Pick up the forum post below on network bandwidth in a vSphere cluster and continue it from its final sentence.

• **Selected text**
○ ○ ○ ○

VMware vSphere

View Only

Network speed on external traffic

Marcus Erfurth posted Oct 01, 2024 03:08 PM

Hi folks,

I am having a strange issue with my network bandwidth.

This is my setup.

2-node ESX 8 U3 cluster.
Each node has multiple physical network cards going to different subnets (2x 10 Gbit network 1, 2x 10 Gbit network 2, 2x 100Gbit network 3)
All setup in a dvs.
All guest VMs are Windows 2022 using vmxnet 3 interfaces to each of my 3 physical networks.

Now I am performing network bandwitdh tests using iperf3.

○ ○ ○ ○

• **Record set**
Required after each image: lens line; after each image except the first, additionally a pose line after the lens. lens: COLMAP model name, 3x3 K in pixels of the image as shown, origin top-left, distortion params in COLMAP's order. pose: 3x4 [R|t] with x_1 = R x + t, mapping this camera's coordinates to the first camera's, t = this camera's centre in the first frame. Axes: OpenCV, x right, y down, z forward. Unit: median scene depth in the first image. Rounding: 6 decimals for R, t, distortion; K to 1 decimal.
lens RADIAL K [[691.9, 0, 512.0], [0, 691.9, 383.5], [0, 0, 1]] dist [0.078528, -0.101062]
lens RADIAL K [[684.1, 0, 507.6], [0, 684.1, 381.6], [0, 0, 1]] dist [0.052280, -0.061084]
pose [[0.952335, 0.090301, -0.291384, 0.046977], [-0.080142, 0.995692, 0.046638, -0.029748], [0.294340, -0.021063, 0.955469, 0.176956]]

○ ○ ○ ○

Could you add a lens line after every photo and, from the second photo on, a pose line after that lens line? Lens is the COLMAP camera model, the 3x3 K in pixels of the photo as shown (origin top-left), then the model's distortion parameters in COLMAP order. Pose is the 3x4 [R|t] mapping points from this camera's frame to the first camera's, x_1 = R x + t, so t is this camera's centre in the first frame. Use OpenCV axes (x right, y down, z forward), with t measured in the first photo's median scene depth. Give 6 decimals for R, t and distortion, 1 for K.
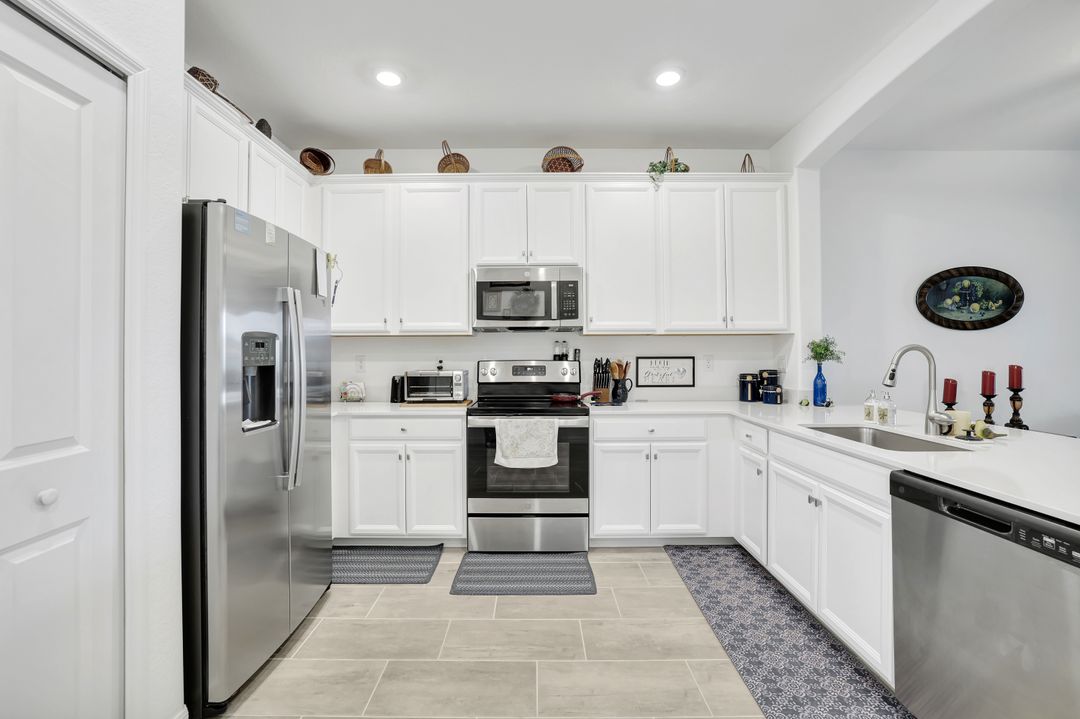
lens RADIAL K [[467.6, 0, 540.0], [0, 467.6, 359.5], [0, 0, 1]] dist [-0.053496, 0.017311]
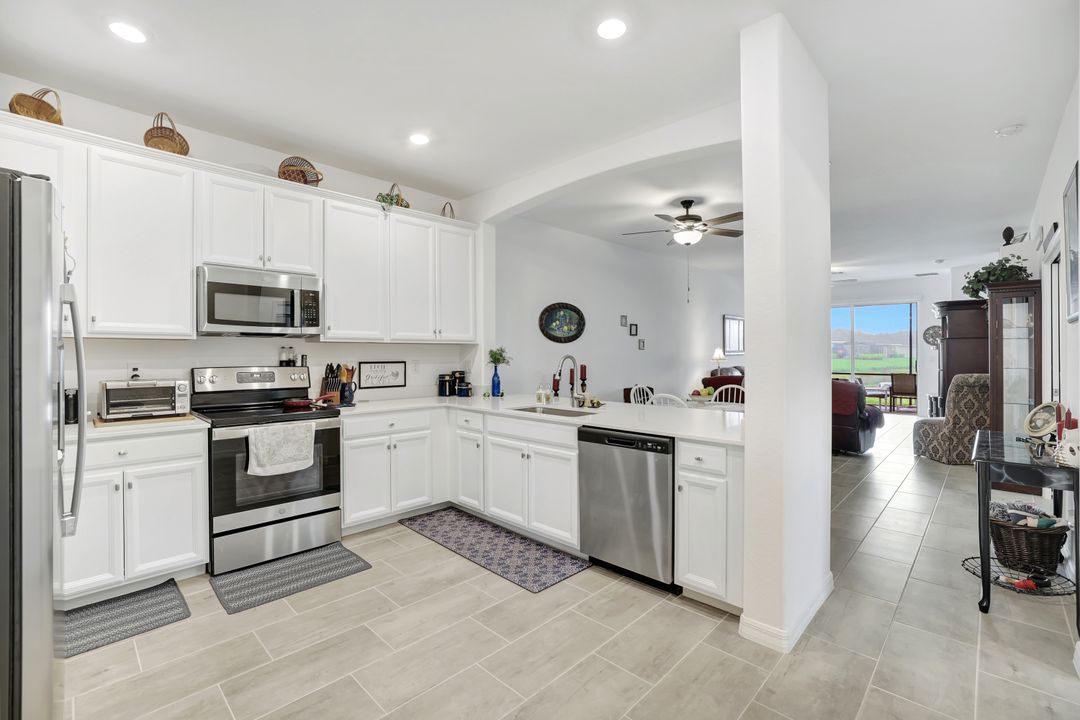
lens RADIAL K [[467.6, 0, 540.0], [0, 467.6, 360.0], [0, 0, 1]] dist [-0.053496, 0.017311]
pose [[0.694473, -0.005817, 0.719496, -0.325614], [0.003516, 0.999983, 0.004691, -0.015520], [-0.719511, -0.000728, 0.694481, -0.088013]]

○ ○ ○ ○

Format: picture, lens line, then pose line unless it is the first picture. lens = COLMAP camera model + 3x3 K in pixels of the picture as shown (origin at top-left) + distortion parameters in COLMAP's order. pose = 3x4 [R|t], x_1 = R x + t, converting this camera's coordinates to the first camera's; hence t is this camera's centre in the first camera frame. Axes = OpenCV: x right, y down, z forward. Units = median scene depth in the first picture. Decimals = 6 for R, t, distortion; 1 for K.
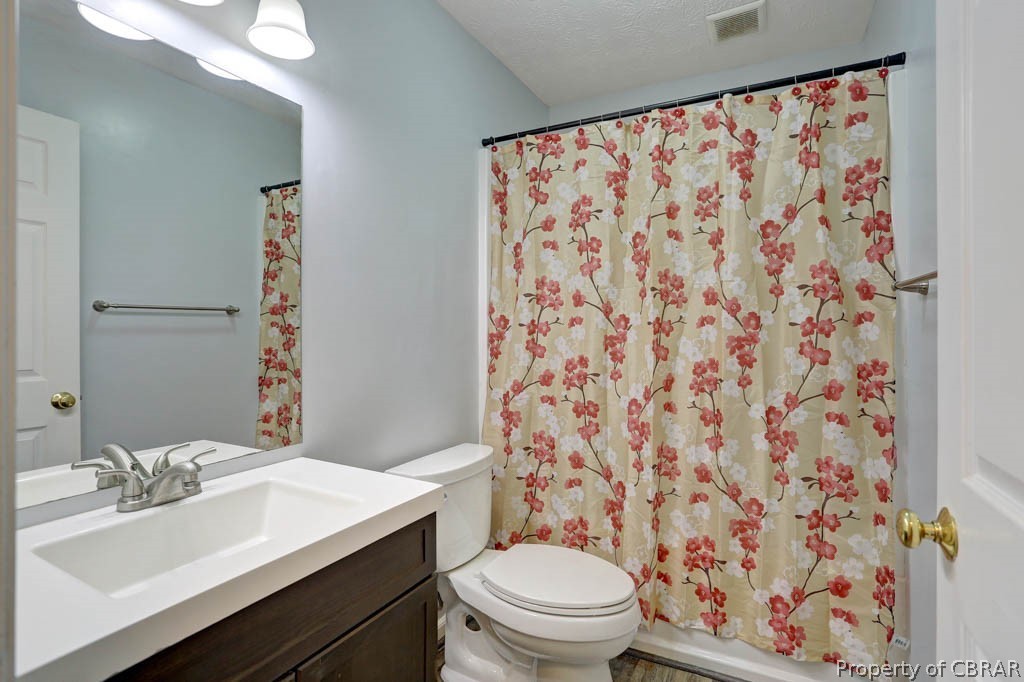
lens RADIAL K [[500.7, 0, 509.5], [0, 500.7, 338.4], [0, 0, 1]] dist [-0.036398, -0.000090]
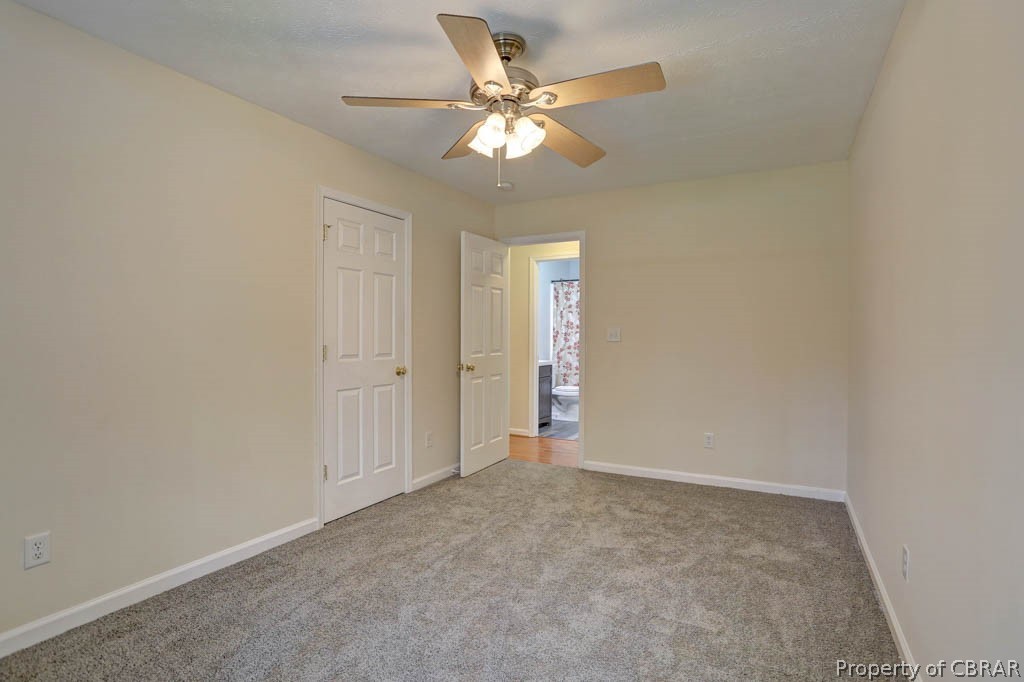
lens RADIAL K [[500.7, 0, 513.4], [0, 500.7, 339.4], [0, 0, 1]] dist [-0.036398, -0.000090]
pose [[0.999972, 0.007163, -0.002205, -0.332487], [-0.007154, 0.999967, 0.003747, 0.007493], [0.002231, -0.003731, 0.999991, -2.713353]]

○ ○ ○ ○

• **Written answer**
Those are my results:

Test 1: iperf directly on the ESXi CLI from ESXi 1 to ESXi 2 => 10 Gbits speed as expected

Test 2: iperf from VM 1 to VM 2 that resides on same host => 10 Gbits speed as expected

Test 3: iperf from VM 1 to VM 2 that do NOT reside on same host => only 2,5 Gbits instead of expected 10 Gbits

Test 4: iperf from VM 1 to ESXi 2 (again VM is not on this ESXi) => only 2,5 Gbits instead of expected 10 Gbits

=> So if VM traffic stays within one ESXi , i got the whole bandwidth of 10 Gbits, but as soon as it leaves the ESXi, I only got 2,5 Gbits. It is like a hidden boundary that I am not allowd to go over 2,5 Gbits.

Several more tests I did and it shows:

=> Does not matter which VMs i tried, allways the same

=> Does not matter if i do iperf to another client in the network (apart from my vmware cluster) , again only 2,5 Gbits

=> Changed to normal vswitch, again only 2,5 Gbits

=> Even passed through the physical 100 Gbits network card to my VM, again only 2,5 Gbits.

=> increased the virtual speed of my vmxnet3 card in the vmx file, again only 2,5 Gbits

=> enabled network reservation in VM settings, again only 2,5 Gbits

What am i doing wrong? Is there some hidden setting which throttles my bandwidth as soon as network traffic leaves the VMs and the ESXi ?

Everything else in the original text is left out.